To the "yield hunters," the market they've long seen isn't just gentle growth. What they want is to seize the most substantial profit opportunities within a controllable (or at least perceived as controllable) risk framework. The leverage strategies of third-party treasuries are exactly such tools—annualized yields floating between 4% and 18%, with the highest exceeding four times the RWA strategy. Sounds indeed tempting.
But I must be blunt: these are like cars with the accelerator pressed—only speeding up, no slowing down. Mistakes in stepping on the pedal can lead straight to liquidation.
**What exactly is a third-party treasury?**
First, you need to understand what it really is.
Official standard products (like PSM, basic lending mechanisms) are akin to traditional bank wealth management—transparent, regulated, with relatively predictable risks. But third-party treasuries are a whole different ballgame. They are more like a "strategy marketplace" opened by a trading platform, allowing external professional teams (industry term: Curator) to list their own complex financial products. These teams have their own leverage schemes, arbitrage logic, and position management methods. In other words, you're not dealing with a standard system but entrusting your funds to a "private fund manager."
This distinction is crucial.
**The truth behind high returns**
An 18% annualized yield sounds attractive, but how is it achieved? Usually through a combination of these methods: borrowing stablecoins with leverage, earning spreads through trading pairs, utilizing liquidity mining rewards, or arbitraging during market inefficiencies at certain times. Each approach carries risks.
Leverage itself is a double-edged sword. When the market is smooth, 10x leverage can turn small gains into big ones. But once the market turns, the same leverage can directly eat into your principal up to the liquidation line. Moreover, these treasury strategies sometimes involve complex cross-chain operations or derivatives hedging, making the risk chain long and hard to predict.
Even more painfully, as a participant, you may not be able to see the treasury manager's actual positions, leverage multiples, or hedge ratios in real-time. All you see is a broad profit figure. It’s like riding in a car where you can't see the steering wheel—your sense of security is already lacking.
**How to choose between RWA and leverage strategies?**
Ultimately, it's a matter of risk preference. RWA (real assets) strategies offer a steady 4% because they are backed by tangible assets like real estate and bonds. They are less volatile, but their return ceiling is fixed.
Leverage strategies of treasuries? They can outperform RWA by several streets in a bull market, but in bear markets or during black swan events, you might face not just loss of gains but damage to your principal.

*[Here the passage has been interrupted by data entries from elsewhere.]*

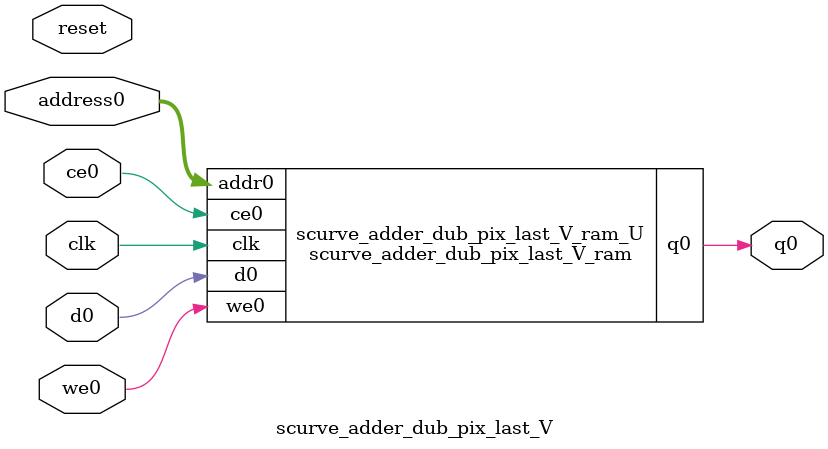
<source format=v>

`timescale 1 ns / 1 ps
module scurve_adder_dub_pix_last_V_ram (addr0, ce0, d0, we0, q0,  clk);

parameter DWIDTH = 1;
parameter AWIDTH = 3;
parameter MEM_SIZE = 8;

input[AWIDTH-1:0] addr0;
input ce0;
input[DWIDTH-1:0] d0;
input we0;
output reg[DWIDTH-1:0] q0;
input clk;

(* ram_style = "distributed" *)reg [DWIDTH-1:0] ram[MEM_SIZE-1:0];




always @(posedge clk)  
begin 
    if (ce0) 
    begin
        if (we0) 
        begin 
            ram[addr0] <= d0; 
            q0 <= d0;
        end 
        else 
            q0 <= ram[addr0];
    end
end


endmodule


`timescale 1 ns / 1 ps
module scurve_adder_dub_pix_last_V(
    reset,
    clk,
    address0,
    ce0,
    we0,
    d0,
    q0);

parameter DataWidth = 32'd1;
parameter AddressRange = 32'd8;
parameter AddressWidth = 32'd3;
input reset;
input clk;
input[AddressWidth - 1:0] address0;
input ce0;
input we0;
input[DataWidth - 1:0] d0;
output[DataWidth - 1:0] q0;



scurve_adder_dub_pix_last_V_ram scurve_adder_dub_pix_last_V_ram_U(
    .clk( clk ),
    .addr0( address0 ),
    .ce0( ce0 ),
    .d0( d0 ),
    .we0( we0 ),
    .q0( q0 ));

endmodule


</source>
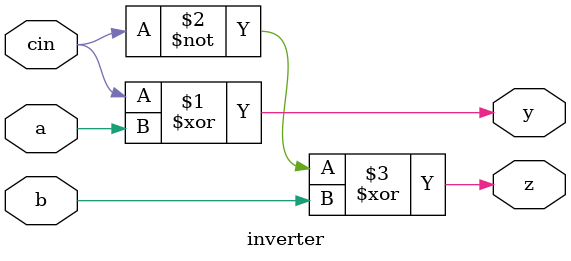
<source format=sv>
/*module minverter (cin, a, b, y, z,);
	input cin, a, b;
    output y, z;
	
  	xor U1 (y, cin, a);
	xor U2 (z, ~cin, b);
endmodule*/
module inverter (cin, a, b, y, z,);
 input cin, a, b;
 output y, z;
  
  assign y = cin ^ a;
  assign z = ~cin ^ b;
  
endmodule
</source>
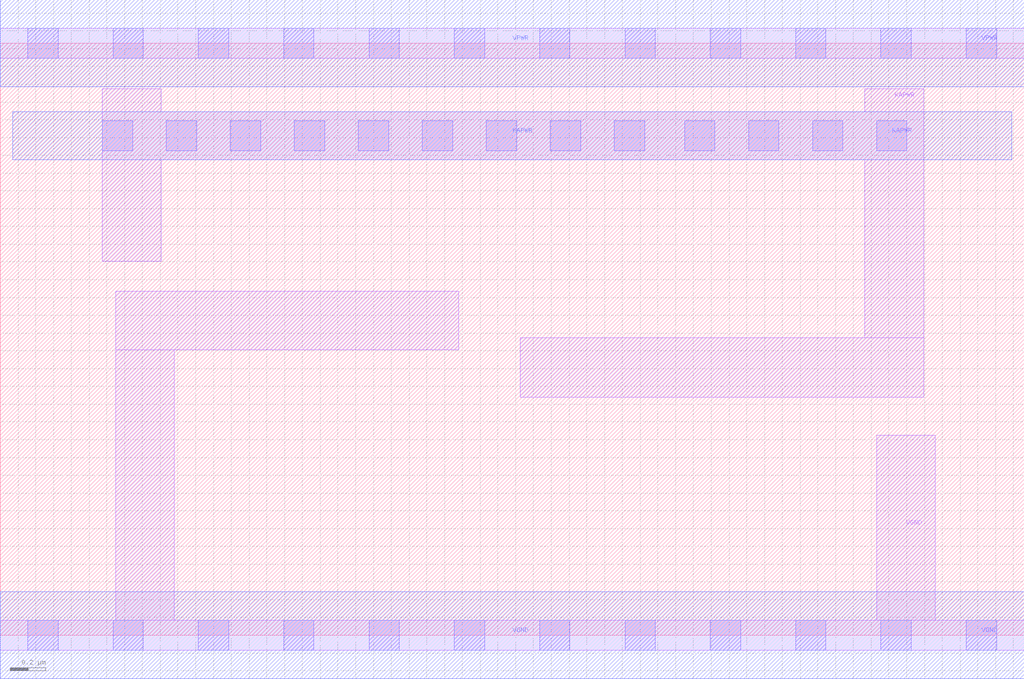
<source format=lef>
# Copyright 2020 The SkyWater PDK Authors
#
# Licensed under the Apache License, Version 2.0 (the "License");
# you may not use this file except in compliance with the License.
# You may obtain a copy of the License at
#
#     https://www.apache.org/licenses/LICENSE-2.0
#
# Unless required by applicable law or agreed to in writing, software
# distributed under the License is distributed on an "AS IS" BASIS,
# WITHOUT WARRANTIES OR CONDITIONS OF ANY KIND, either express or implied.
# See the License for the specific language governing permissions and
# limitations under the License.
#
# SPDX-License-Identifier: Apache-2.0

VERSION 5.7 ;
  NAMESCASESENSITIVE ON ;
  NOWIREEXTENSIONATPIN ON ;
  DIVIDERCHAR "/" ;
  BUSBITCHARS "[]" ;
UNITS
  DATABASE MICRONS 200 ;
END UNITS
MACRO sky130_fd_sc_lp__decapkapwr_12
  CLASS CORE SPACER ;
  SOURCE USER ;
  FOREIGN sky130_fd_sc_lp__decapkapwr_12 ;
  ORIGIN  0.000000  0.000000 ;
  SIZE  5.760000 BY  3.330000 ;
  SYMMETRY X Y R90 ;
  SITE unit ;
  PIN KAPWR
    DIRECTION INOUT ;
    USE POWER ;
    PORT
      LAYER li1 ;
        RECT 0.575000 2.105000 0.905000 2.675000 ;
        RECT 0.575000 2.675000 5.195000 2.945000 ;
        RECT 0.575000 2.945000 0.905000 3.075000 ;
        RECT 2.925000 1.340000 5.195000 1.675000 ;
        RECT 4.865000 1.675000 5.195000 2.675000 ;
        RECT 4.865000 2.945000 5.195000 3.075000 ;
      LAYER mcon ;
        RECT 0.575000 2.725000 0.745000 2.895000 ;
        RECT 0.935000 2.725000 1.105000 2.895000 ;
        RECT 1.295000 2.725000 1.465000 2.895000 ;
        RECT 1.655000 2.725000 1.825000 2.895000 ;
        RECT 2.015000 2.725000 2.185000 2.895000 ;
        RECT 2.375000 2.725000 2.545000 2.895000 ;
        RECT 2.735000 2.725000 2.905000 2.895000 ;
        RECT 3.095000 2.725000 3.265000 2.895000 ;
        RECT 3.455000 2.725000 3.625000 2.895000 ;
        RECT 3.850000 2.725000 4.020000 2.895000 ;
        RECT 4.210000 2.725000 4.380000 2.895000 ;
        RECT 4.570000 2.725000 4.740000 2.895000 ;
        RECT 4.930000 2.725000 5.100000 2.895000 ;
      LAYER met1 ;
        RECT 0.070000 2.675000 5.690000 2.945000 ;
    END
  END KAPWR
  PIN VGND
    DIRECTION INOUT ;
    USE GROUND ;
    PORT
      LAYER li1 ;
        RECT 0.000000 -0.085000 5.760000 0.085000 ;
        RECT 0.650000  0.085000 0.980000 1.605000 ;
        RECT 0.650000  1.605000 2.580000 1.935000 ;
        RECT 4.930000  0.085000 5.260000 1.125000 ;
      LAYER mcon ;
        RECT 0.155000 -0.085000 0.325000 0.085000 ;
        RECT 0.635000 -0.085000 0.805000 0.085000 ;
        RECT 1.115000 -0.085000 1.285000 0.085000 ;
        RECT 1.595000 -0.085000 1.765000 0.085000 ;
        RECT 2.075000 -0.085000 2.245000 0.085000 ;
        RECT 2.555000 -0.085000 2.725000 0.085000 ;
        RECT 3.035000 -0.085000 3.205000 0.085000 ;
        RECT 3.515000 -0.085000 3.685000 0.085000 ;
        RECT 3.995000 -0.085000 4.165000 0.085000 ;
        RECT 4.475000 -0.085000 4.645000 0.085000 ;
        RECT 4.955000 -0.085000 5.125000 0.085000 ;
        RECT 5.435000 -0.085000 5.605000 0.085000 ;
      LAYER met1 ;
        RECT 0.000000 -0.245000 5.760000 0.245000 ;
    END
  END VGND
  PIN VPWR
    DIRECTION INOUT ;
    USE POWER ;
    PORT
      LAYER li1 ;
        RECT 0.000000 3.245000 5.760000 3.415000 ;
      LAYER mcon ;
        RECT 0.155000 3.245000 0.325000 3.415000 ;
        RECT 0.635000 3.245000 0.805000 3.415000 ;
        RECT 1.115000 3.245000 1.285000 3.415000 ;
        RECT 1.595000 3.245000 1.765000 3.415000 ;
        RECT 2.075000 3.245000 2.245000 3.415000 ;
        RECT 2.555000 3.245000 2.725000 3.415000 ;
        RECT 3.035000 3.245000 3.205000 3.415000 ;
        RECT 3.515000 3.245000 3.685000 3.415000 ;
        RECT 3.995000 3.245000 4.165000 3.415000 ;
        RECT 4.475000 3.245000 4.645000 3.415000 ;
        RECT 4.955000 3.245000 5.125000 3.415000 ;
        RECT 5.435000 3.245000 5.605000 3.415000 ;
      LAYER met1 ;
        RECT 0.000000 3.085000 5.760000 3.575000 ;
    END
  END VPWR
END sky130_fd_sc_lp__decapkapwr_12

</source>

The most practical approach is diversification. Allocate part of your capital to leverage yields, while keeping another part in relatively stable schemes. This way, you won't miss out on market opportunities, and you won't be wiped out by a single leverage blow-up.
**Final words**
No financial product can give you both over 8% annualized returns and 100% principal safety at the same time. When you see floating yields of 18%, be mentally prepared— the leverage, derivatives positions, counterparty risks behind it, if any one of these links fails, your gains can evaporate instantly.
So before stepping on the accelerator of this "wealth booster," ask yourself: are you truly prepared for liquidation?